**Exercise prompt:**
Which lines of the entries contain the string "воздушных"? Copy each of them.

(Collection entries)
•••••

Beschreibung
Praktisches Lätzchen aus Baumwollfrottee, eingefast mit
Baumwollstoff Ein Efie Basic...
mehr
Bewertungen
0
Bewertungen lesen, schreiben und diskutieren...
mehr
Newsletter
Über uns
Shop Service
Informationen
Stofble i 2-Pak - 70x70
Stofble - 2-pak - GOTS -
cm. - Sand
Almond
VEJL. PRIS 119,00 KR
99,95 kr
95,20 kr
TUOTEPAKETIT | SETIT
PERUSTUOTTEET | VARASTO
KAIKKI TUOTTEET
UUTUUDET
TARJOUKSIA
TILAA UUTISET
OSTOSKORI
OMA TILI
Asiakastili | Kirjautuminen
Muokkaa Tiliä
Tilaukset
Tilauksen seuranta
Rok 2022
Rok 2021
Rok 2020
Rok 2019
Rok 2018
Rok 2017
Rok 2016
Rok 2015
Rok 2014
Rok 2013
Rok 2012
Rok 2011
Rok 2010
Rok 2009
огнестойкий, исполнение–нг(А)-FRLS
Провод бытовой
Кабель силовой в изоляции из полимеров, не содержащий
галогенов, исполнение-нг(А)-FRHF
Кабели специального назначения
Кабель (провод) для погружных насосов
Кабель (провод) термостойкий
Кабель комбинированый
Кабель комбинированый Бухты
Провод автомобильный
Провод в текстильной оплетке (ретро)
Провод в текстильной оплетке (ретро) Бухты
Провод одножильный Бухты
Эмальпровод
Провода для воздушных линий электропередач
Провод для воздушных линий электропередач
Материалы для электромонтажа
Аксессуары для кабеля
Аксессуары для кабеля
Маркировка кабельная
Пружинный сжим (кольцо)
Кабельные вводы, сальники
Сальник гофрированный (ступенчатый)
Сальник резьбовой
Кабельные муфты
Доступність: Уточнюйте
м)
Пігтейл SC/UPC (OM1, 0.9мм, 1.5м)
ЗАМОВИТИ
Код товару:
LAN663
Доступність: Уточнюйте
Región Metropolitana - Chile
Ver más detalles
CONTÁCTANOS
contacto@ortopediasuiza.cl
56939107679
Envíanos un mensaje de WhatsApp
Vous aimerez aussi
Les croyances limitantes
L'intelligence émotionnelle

•••••

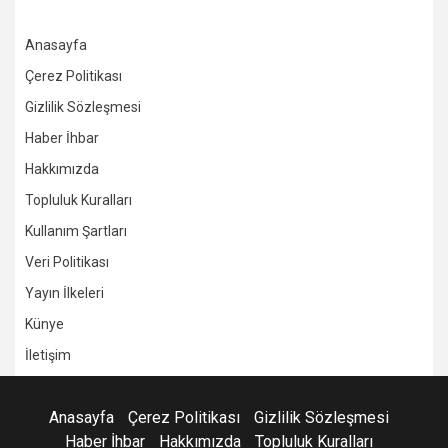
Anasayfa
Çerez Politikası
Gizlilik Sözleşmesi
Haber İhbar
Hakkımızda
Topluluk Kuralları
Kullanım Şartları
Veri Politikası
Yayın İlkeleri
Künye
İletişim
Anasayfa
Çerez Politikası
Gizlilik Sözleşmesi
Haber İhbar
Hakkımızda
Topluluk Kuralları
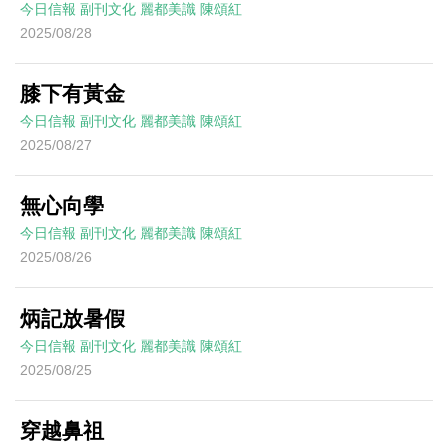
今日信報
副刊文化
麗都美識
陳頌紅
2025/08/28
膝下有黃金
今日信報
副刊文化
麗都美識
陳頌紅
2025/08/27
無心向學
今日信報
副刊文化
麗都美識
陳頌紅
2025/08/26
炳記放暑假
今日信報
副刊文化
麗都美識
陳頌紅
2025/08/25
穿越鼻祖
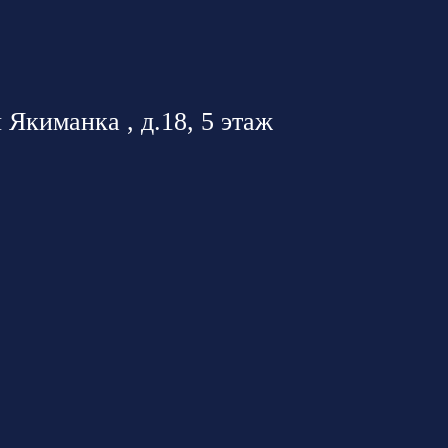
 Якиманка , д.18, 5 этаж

•••••

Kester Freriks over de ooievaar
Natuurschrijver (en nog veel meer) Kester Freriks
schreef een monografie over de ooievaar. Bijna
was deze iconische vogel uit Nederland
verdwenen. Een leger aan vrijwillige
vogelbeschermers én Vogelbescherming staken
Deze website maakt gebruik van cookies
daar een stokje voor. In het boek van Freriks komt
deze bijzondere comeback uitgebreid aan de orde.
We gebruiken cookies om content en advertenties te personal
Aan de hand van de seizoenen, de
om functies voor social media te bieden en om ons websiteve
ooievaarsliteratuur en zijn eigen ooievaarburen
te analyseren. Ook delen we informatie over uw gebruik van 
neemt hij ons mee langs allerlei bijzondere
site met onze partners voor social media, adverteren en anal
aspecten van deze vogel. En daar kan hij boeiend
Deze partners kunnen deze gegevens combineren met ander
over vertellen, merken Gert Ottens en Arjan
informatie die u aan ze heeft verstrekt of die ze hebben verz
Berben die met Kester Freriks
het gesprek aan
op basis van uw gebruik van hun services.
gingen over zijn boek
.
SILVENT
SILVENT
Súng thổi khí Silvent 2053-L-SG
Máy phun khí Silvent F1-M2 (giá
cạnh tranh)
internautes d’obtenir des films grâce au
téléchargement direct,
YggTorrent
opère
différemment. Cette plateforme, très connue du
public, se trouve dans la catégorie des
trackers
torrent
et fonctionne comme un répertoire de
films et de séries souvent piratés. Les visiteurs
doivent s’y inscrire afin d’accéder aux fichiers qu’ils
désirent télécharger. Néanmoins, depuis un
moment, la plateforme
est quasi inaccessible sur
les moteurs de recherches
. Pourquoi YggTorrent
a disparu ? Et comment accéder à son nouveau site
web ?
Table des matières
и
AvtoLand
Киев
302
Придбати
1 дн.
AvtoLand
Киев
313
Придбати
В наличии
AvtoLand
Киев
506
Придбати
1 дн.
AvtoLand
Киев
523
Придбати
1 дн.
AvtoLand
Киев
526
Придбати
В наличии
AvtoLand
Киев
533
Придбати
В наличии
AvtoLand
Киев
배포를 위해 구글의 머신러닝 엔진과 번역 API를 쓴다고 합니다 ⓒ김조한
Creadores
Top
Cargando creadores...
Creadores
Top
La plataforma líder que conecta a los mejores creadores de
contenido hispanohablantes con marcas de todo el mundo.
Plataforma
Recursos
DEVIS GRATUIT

•••••

**Response to the task:**
Провода для воздушных линий электропередач
Провод для воздушных линий электропередач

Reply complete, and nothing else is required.